═══ ENTRIES PROVIDED ═══
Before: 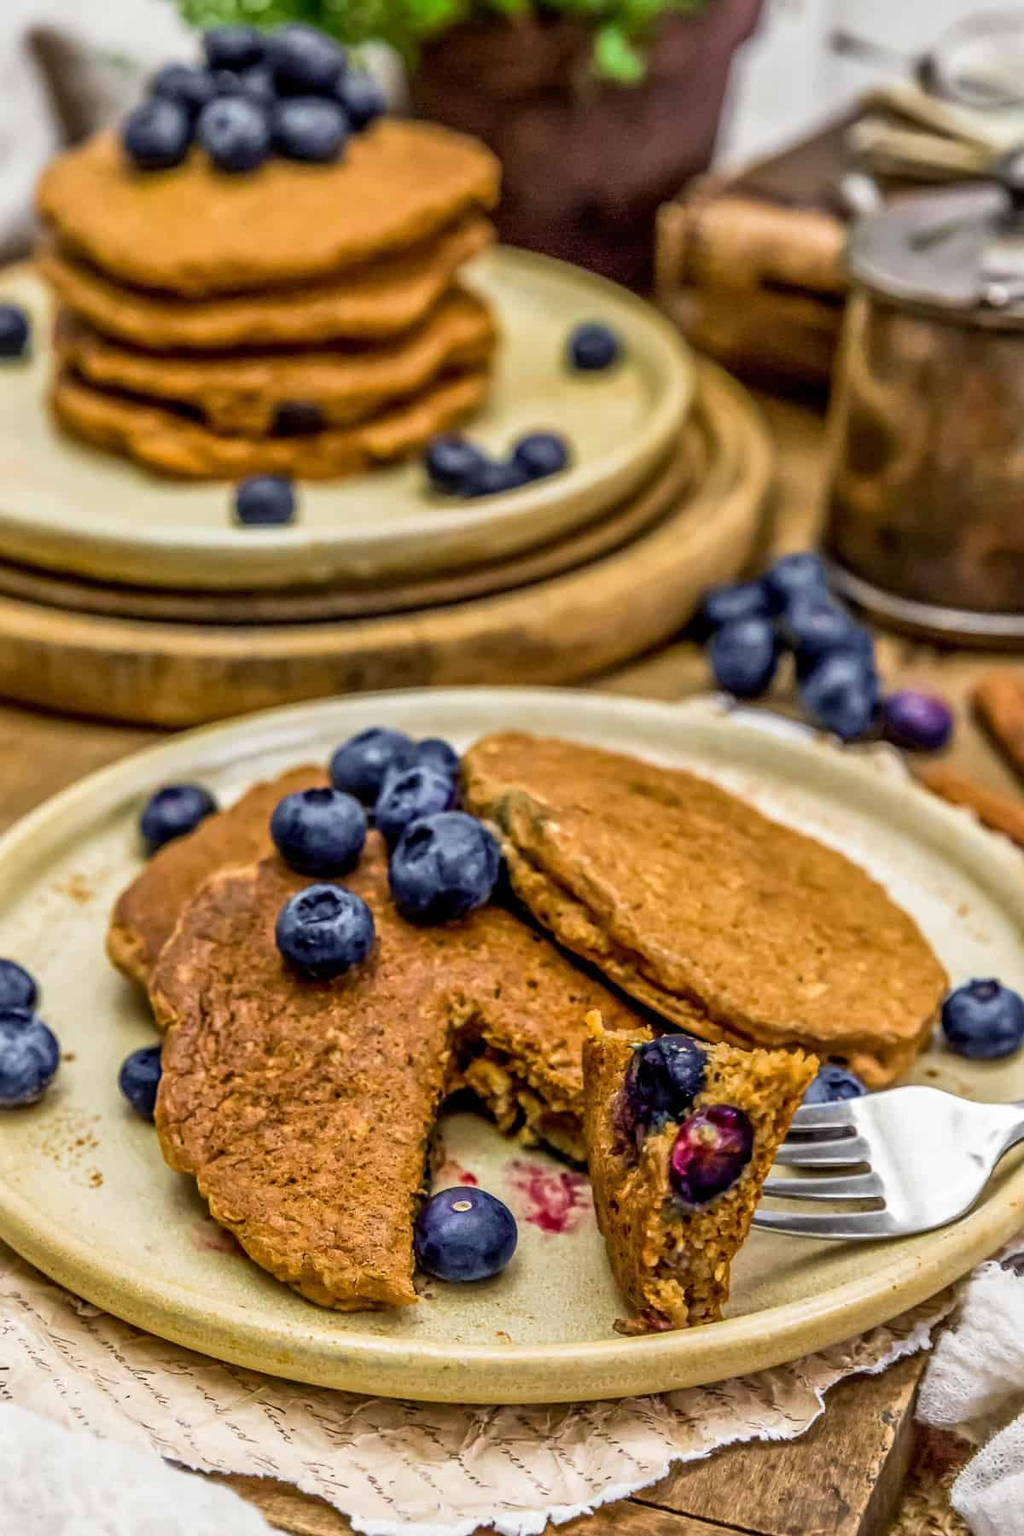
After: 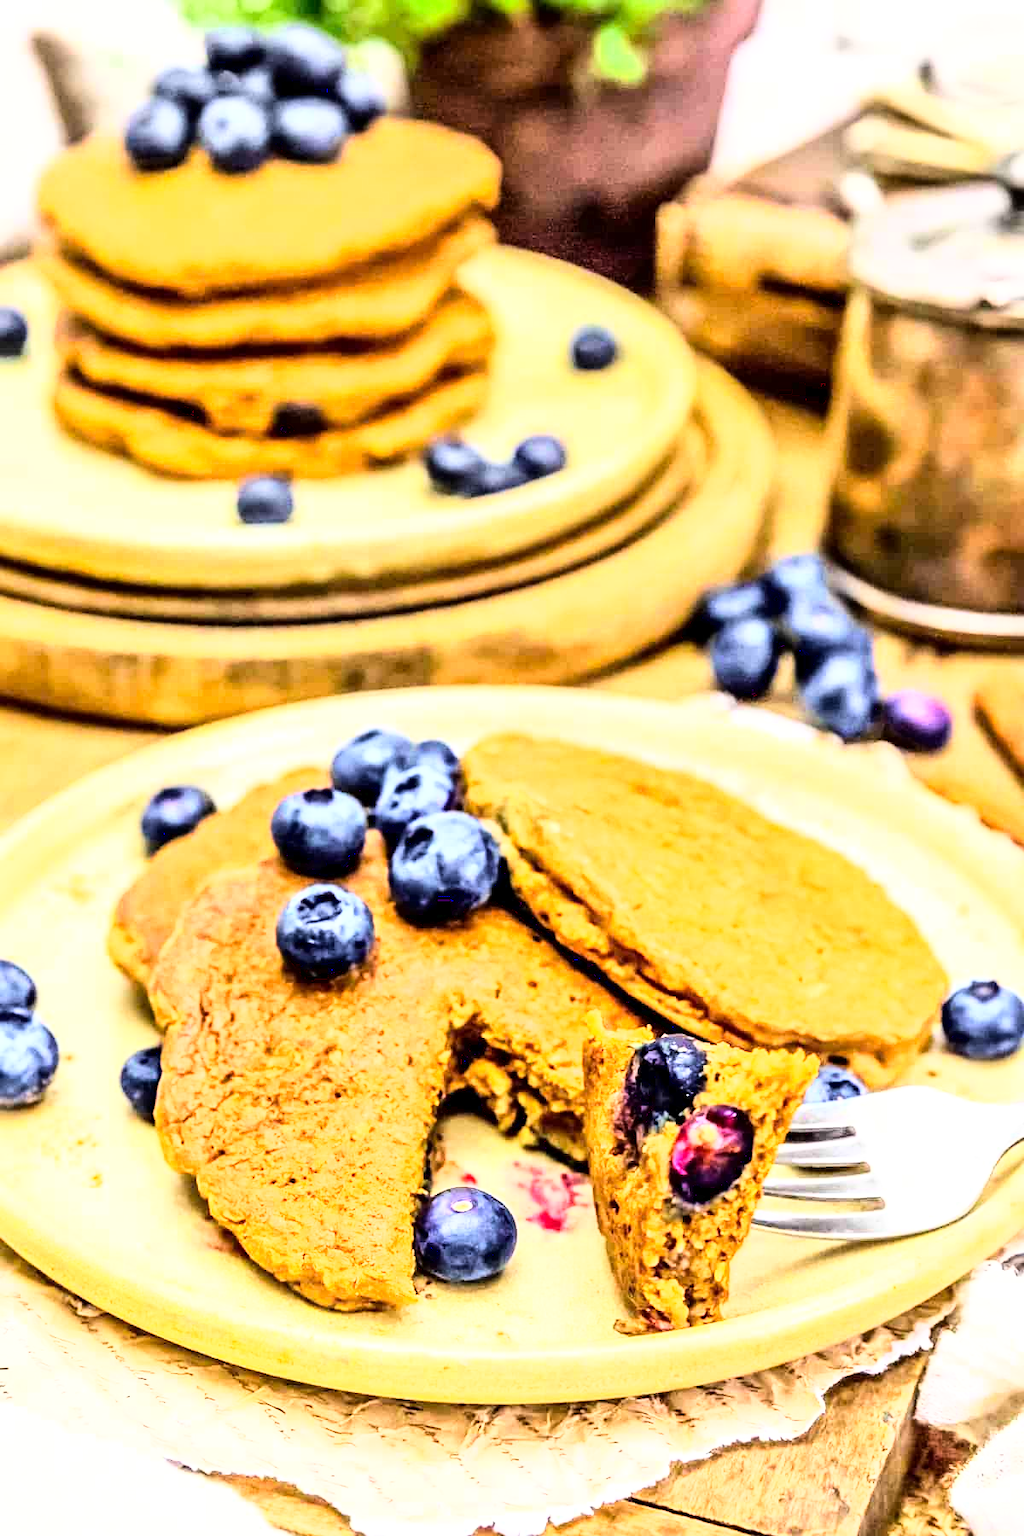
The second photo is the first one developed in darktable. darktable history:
exposure: black level correction 0.001, exposure 1.05 EV, compensate highlight preservation false
base curve: curves: ch0 [(0, 0) (0.007, 0.004) (0.027, 0.03) (0.046, 0.07) (0.207, 0.54) (0.442, 0.872) (0.673, 0.972) (1, 1)]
═══
**WHAT YOU ARE ASKED TO DO:** Write the lines of the records as a numbered list, skipping any blank lines, and leave the pictures out of the answer.

**FINISHED TASK:**
1. Before: 
2. After: 
3. The second photo is the first one developed in darktable. darktable history:
4. exposure: black level correction 0.001, exposure 1.05 EV, compensate highlight preservation false
5. base curve: curves: ch0 [(0, 0) (0.007, 0.004) (0.027, 0.03) (0.046, 0.07) (0.207, 0.54) (0.442, 0.872) (0.673, 0.972) (1, 1)]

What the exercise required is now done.